En ese sentido, la sentencia valoró la situación de vulnerabilidad de la actora dentro de la estructura laboral, el impacto de los hechos en su salud física y psicológica, las relaciones de poder existentes en el ámbito de trabajo y la necesidad de interpretar la prueba sin recurrir a estereotipos o prejuicios.

En su resolución, la jueza expresó:
“Teniendo en cuenta que estas circunstancias obligan a que la valoración probatoria deba efectuarse desde una perspectiva de género, como herramienta o método de interpretación no es posible pasar inadvertida la situación de violencia laboral padecida por la actora, no solo respecto del acoso sexual que ha quedado demostrado en autos, sino por la actitud asumida por la empresa (…) luego de su denuncia, y la desidia absoluta frente a los derechos de la trabajadora y el respeto a su dignidad (…)”.

Además de la reparación económica, la sentencia incorporó medidas preventivas y transformadoras para evitar la repetición de conductas similares.
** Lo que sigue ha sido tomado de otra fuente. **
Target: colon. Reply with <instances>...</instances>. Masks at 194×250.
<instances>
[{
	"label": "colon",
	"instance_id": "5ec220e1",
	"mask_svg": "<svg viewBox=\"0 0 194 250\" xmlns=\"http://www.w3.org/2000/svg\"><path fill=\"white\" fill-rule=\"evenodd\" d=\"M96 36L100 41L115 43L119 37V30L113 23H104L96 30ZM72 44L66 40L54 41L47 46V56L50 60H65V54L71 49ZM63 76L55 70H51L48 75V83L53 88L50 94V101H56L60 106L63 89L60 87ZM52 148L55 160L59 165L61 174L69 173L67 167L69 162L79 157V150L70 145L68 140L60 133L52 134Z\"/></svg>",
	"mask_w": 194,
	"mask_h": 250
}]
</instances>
En ese marco, ordenó a las empresas demandadas implementar una capacitación obligatoria en materia preventiva de acoso laboral y violencia de género destinada a sus niveles directivos y gerenciales en todas las sucursales del país, así como la elaboración de un manual o protocolo interno de actuación frente a denuncias.

La decisión se fundamentó en el marco normativo nacional e internacional aplicable, incluido el Organización Internacional del Trabajo y su Convenio 190 de la OIT, así como en los instrumentos de protección contra la violencia de género, destacando la inacción empresarial acreditada en el expediente.

Si bien la patronal dio cumplimiento a la condena económica, apeló la sanción vinculada a la capacitación obligatoria. Sin embargo, la Cámara de Apelaciones de Primera Nominación confirmó la sentencia en todos sus términos, al considerar que la jueza realizó una correcta valoración de la prueba y una adecuada aplicación del derecho, incluyendo el análisis con perspectiva de género y la adopción de medidas estructurales orientadas a transformar la cultura organizacional y garantizar ambientes laborales libres de violencia.